__REQUIREMENTS__.
Please rename "Segment anything" to "Outline everything" in every row below, leaving the rest unchanged.

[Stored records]
»»

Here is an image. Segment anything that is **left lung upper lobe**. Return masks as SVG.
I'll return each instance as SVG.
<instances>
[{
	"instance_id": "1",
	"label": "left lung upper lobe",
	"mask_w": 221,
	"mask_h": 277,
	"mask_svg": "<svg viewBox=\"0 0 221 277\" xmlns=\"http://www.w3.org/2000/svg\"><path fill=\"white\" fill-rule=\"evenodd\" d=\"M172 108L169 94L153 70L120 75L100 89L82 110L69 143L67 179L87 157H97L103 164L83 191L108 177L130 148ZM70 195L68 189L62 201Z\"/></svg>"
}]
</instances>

««

__PROBLEM SOLUTION__.
Here is an image. Outline everything that is **left lung upper lobe**. Return masks as SVG.
I'll return each instance as SVG.
<instances>
[{
	"instance_id": "1",
	"label": "left lung upper lobe",
	"mask_w": 221,
	"mask_h": 277,
	"mask_svg": "<svg viewBox=\"0 0 221 277\" xmlns=\"http://www.w3.org/2000/svg\"><path fill=\"white\" fill-rule=\"evenodd\" d=\"M172 108L169 94L153 70L120 75L100 89L82 110L69 143L67 179L87 157H97L103 164L83 191L108 177L130 148ZM70 195L68 189L62 201Z\"/></svg>"
}]
</instances>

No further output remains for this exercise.